What are the problems of IT infrastructure?
Both exasperation with EA limitations and cost considerations have been behind the serious consideration of the Cloud infrastructure proposition. Whether we are choosing something even worse is a different debate. EA is a practice which, if implemented well, could yield many benefits. However, it is unable to realize its potential because of certain problems.
- EA is a separate practice and requires a practice-based management. Yet, organizations put people in charge of EA who are people-focused and not practice-focused.
- Implementing quality EA requires a deep and broader understanding of EA and its role in the organization business. For that, a broader planning and architecture is required, right from the start. However, many different ad-hoc architectures are created based on situations and that can totally jeopardise the broader EA goals.
- The main problem with many EA architects is their approach to business problems. While the technical acumen of the technical architects cannot be questioned, they certainly lack the ability to take a broader view of the business problems and how the EA can solve the business problems. The technical architects are too deep into technical nuances which prevent them from accepting other business perspectives.
- Many EA are too complex and rigid. This prevents them from accommodating changes necessitated by changes in business situation. Many head architects tend to forget that the main goal of EA is on business and not on unnecessary technical stuff. According to John Zachman, the founder of modern EA, “Architecture enable you to accommodate complexity and change. If you don’t have Enterprise Architecture, your enterprise is not going to be viable in an increasingly complex and changing external environment.
Is Cloud the solution?
The way forward is to have a balance and not drastically change your IT infrastructure strategy. You also need to seriously consider the confidentiality and security of data issue. Probably the best approach would be to consider the feasibility of moving EA to Cloud in phase-wise manner. For example, you could divide your EA into logical areas such as software applications and servers and consider their cases individually. For your convenience, the following areas are given:
- Software applications: This area can include productivity suites like Office, SQL Server, Exchange email, VMWare ESX server, SharePoint, finance programs (like Quickbooks Server), or an enterprise search program.
- Services area which can include functions such as authentication mechanisms, monitoring, and task schedulers. For example, you can certainly consider replacing complex in-house services such as Active Directory with online services such as Windows Azure Active Directory.
- Storage can be a tricky proposition because you store a lot of data there which can be confidential. So, you need to think hard if you want to move that out and allow a third party to take care of your data. For example, if your business handles credit card data, it is extremely risky to hand over their storage.

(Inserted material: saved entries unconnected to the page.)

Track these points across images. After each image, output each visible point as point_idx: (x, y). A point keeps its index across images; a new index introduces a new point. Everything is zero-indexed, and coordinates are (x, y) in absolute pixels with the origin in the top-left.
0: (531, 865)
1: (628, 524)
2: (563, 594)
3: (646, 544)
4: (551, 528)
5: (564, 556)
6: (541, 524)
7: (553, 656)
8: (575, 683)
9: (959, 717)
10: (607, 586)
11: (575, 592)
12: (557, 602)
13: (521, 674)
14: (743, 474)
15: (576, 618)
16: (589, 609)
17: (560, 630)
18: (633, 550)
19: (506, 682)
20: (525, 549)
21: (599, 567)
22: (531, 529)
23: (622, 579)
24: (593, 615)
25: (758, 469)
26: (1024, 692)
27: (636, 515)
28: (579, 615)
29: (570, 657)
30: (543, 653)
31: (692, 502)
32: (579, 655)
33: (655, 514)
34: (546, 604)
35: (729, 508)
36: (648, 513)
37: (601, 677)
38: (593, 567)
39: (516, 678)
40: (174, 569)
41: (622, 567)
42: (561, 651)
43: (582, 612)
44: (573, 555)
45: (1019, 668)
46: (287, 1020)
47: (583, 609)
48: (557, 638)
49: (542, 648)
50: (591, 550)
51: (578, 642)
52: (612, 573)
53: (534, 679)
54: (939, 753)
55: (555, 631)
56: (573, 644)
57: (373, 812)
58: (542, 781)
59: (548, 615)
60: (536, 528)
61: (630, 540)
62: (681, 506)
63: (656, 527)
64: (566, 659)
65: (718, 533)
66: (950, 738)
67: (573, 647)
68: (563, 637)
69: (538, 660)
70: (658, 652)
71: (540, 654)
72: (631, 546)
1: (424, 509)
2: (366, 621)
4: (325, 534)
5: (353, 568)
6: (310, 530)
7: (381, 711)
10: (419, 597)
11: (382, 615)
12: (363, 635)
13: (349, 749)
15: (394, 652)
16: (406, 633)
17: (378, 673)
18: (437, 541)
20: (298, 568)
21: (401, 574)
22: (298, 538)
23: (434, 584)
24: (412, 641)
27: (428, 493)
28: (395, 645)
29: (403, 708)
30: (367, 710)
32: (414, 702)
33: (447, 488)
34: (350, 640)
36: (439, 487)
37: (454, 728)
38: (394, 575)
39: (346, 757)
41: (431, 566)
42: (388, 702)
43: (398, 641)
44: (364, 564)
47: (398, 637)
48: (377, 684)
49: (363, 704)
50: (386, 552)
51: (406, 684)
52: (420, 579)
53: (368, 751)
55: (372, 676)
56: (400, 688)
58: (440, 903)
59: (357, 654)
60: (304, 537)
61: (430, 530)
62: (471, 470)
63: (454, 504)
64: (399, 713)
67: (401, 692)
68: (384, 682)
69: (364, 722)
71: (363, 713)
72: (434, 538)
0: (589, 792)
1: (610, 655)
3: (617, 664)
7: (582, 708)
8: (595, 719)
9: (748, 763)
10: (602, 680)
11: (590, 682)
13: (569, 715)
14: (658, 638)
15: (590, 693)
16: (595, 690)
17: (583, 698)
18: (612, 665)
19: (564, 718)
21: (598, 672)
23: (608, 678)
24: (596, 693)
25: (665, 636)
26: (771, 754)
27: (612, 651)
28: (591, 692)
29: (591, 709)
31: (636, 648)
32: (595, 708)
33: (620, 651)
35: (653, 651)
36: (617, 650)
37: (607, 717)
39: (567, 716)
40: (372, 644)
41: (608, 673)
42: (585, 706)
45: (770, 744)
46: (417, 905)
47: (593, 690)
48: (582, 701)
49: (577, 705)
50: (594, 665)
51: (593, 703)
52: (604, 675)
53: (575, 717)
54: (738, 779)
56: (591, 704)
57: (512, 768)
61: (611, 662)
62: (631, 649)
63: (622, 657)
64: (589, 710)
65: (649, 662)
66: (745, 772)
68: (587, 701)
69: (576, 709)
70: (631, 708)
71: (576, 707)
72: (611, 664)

The way forward should be a balance between Cloud and in-house architecture. Not all organisations are going to move to Cloud because of their unique considerations. At the same time, it cannot be denied that Cloud-based infrastructure is going to be a major force very soon. So much so that major IT infrastructure providers are expecting a slowdown. The Research firm 451 Group finds that cloud providers such as the Amazon Web Services are going to grow at an exponential rate. But EA is not going to go away anytime soon.